Enfim, tornou-se mulher, em idade, um dos mais bonitos espécimes deste gênero que jamais vi, a não ser quando a flagrava passeando, de forma idêntica, pela beira da água de Itaúna ou no Peró. Já agora, uma quase adulta, mas com as covinhas discretas de quando sorria, continuava sendo uma beldade que, mesmo com os seios à mostra, nunca deu a impressão de expô-los por exibicionismo reles e vil.

Antes que eu vá para o Céu dos bebuns, caso eu vá para lá, se alguém me perguntar se eu já vi um anjo, certamente a resposta será afirmativa.

“Sim, já vi um anjo, louro, lindo, de olhos azuis, semi-desnudo, com um lindo sorriso, covinhas nas bochechas, que certa vez me cumprimentou, numa festinha na Lagoa, com um simpático OI, sem nunca ter sabido meu nome. Que anjo é este? Ora, a Chris Niemeyer”. É uma das mais belas lembranças que tenho do Píer.

É sabido que o instinto materno é capaz de dotar a mãe, seja de que espécie for, de uma coragem sem fronteiras para defender sua cria, sua prole. Estamos falando de gatas, felinas. Já vi muitas gatinhas, bípedes racionais, chegarem às raias da irracionalidade quando enfurecidas para defender seus filhos. Esta gata a que me refiro agora era, de fato, irracional (???), isto é, era uma gata de telhado, um felino quadrúpede de tez bege, ligeiramente tigrada ao longo do corpo magro, de porte médio. Nem grande, nem pequena. Na época em que o Jangadeiro funcionou na Teixeira de Melo 20, na quadra (que isso, Sandy, estamos em Ipanema, não em Brasília), digo, no quarteirão da praia, a menos de quinhentos metros do Píer, uma república democrática fronteiriça, uma gata de rua – vira-latas é adjetivo pra cachorro de rua ou sem raça – adotou o Jangadeiro como seu lar.

Gatos, ao contrário dos cães, escolhem seus donos e, por isso, suas casas, onde vão morar. Genoveva adotou o Jangadeiro, suponho, pelo bom acolhimento que encontrou pela equipe de empregados, especialmente pelo garçom Ratinho, Seu Almeida, o português mais carioca que conheci, que lhe dava leite todas as manhãs. Já naquela época não era permitido pela Saúde Pública que houvesse animais de estimação em casas comerciais onde fossem produzidos alimentos.
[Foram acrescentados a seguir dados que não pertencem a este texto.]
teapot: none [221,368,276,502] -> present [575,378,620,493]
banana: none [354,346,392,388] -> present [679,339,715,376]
Só que Genoveva não leu esta lei ou postura, e adotou uma postura totalmente refratária a leis e posturas. Ela adotara o Jangadeiro para morar, e ponto final. Do nosso ponto de vista, como donos do estabelecimento e havendo lido as leis e posturas, vacinamos a gata Genoveva e adotamos também uma postura do argumento de que era muito melhor pagar uma multa por ter uma gata na casa, do que ter roedores onde se manipulava alimentos. Os ratos, por mais que se desratize um local com cozinha industrial, depósitos, despensas e restos de comida caindo das latas de lixo, por mais que se as tampem, não chegam aos restaurantes a convite dos donos, que os detestam tanto ou mais que os freqüentadores. Eles aparecem nos sacos de batatas com sessenta quilos, vindos do Ceasa, nos engradados de bebida, que são entregues diariamente. Isto torna o controle quase inviável. Portanto, a presença de um felino de quatro patas, sobretudo uma fêmea, é garantia de que não haverá roedores intrusos.
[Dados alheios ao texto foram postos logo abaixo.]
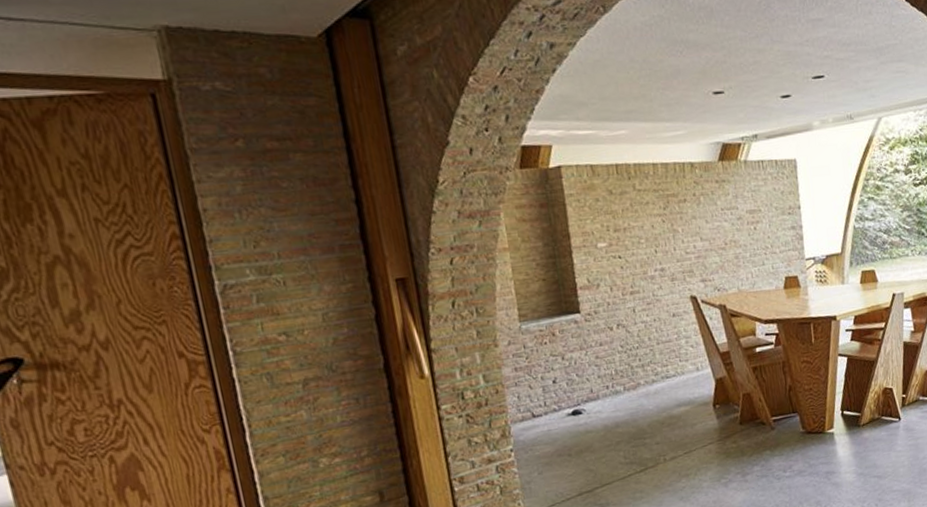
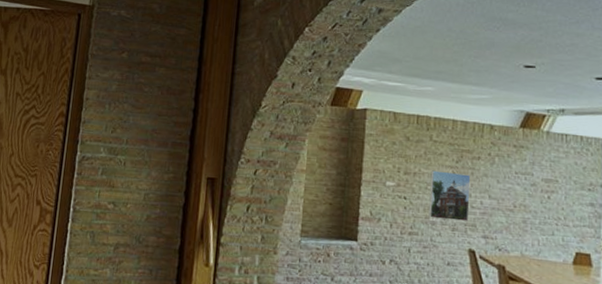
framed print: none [640,220,685,273] -> present [428,170,471,221]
Genoveva era mansa, de boa índole, gentil com os fregueses que a afagavam, adorava um colinho, uma lady. E continuou tendo este temperamento até que teve a primeira cria. Nunca molestou um freqüentador, vizinho, empregado, adorava crianças (o que não é muito comum) e mantinha o Janga desratizado como retribuição pelo lar que arrumara. Quando paria, o fazia nos mais recônditos esconderijos, acessíveis apenas ao garçom Ratinho e ao gerente Santos, que achavam os ninhos nos píncaros dos cinco sótãos da casa quase centenária à época.
Ela só tinha uma bronca: cães! Não importava o porte, a raça, se tinha pedigrée, de quem eram. Ela não os tolerava, mesmo que passassem do outro lado da calçada, onde outrora se situava a murada do Colégio Orlando Roças.
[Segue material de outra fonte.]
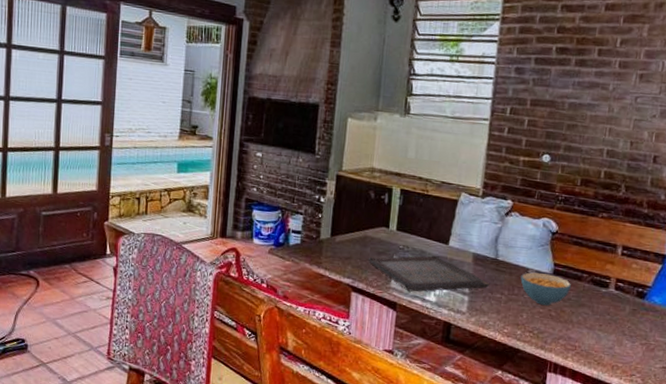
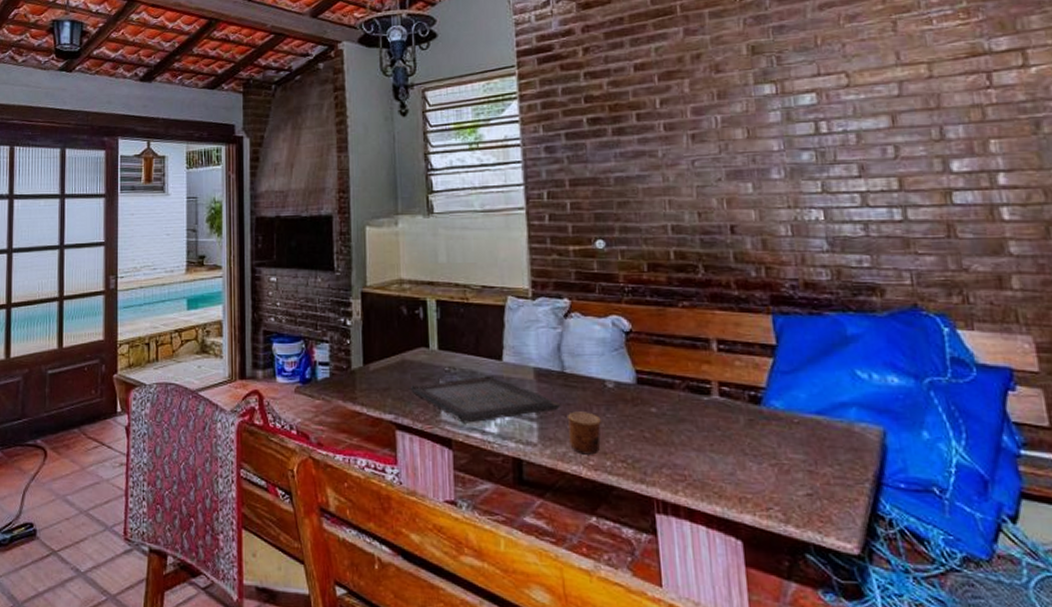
cup: none [491,290,520,325] -> present [568,411,601,455]
cereal bowl: present [520,272,571,306] -> none [597,384,663,425]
Naquela época, já no final da década de 70 e início da de 80, ainda não havia leis que obrigavam o uso de mordaças e guias para raças consideradas perigosas, de alguns cães de grande porte, como dinamarqueses, pastores belgas e alemães, dobermanns, rotweillers e tantos outros. Era comum os donos passearem com seus cães, sem guia, sem mordaça, pois era, de fato treinados para obedecer a uma voz de comando dos proprietários. Nesta época também, não se falava em “pit-boys”, pelo simples fato de que não havia eclodido o modismo. Existiam, sim, mas não com este pejorativo apelido.
Nunca houve, desde a época de meu avô, Victor, alguma restrição quanto à entrada de cães no âmbito do restaurante. Meu avô era europeu e lá era muito comum os donos levarem seus cães para passear e, na volta, tomar um chope, beliscando um tira-gosto que, invariavelmente, era dividido com o totó.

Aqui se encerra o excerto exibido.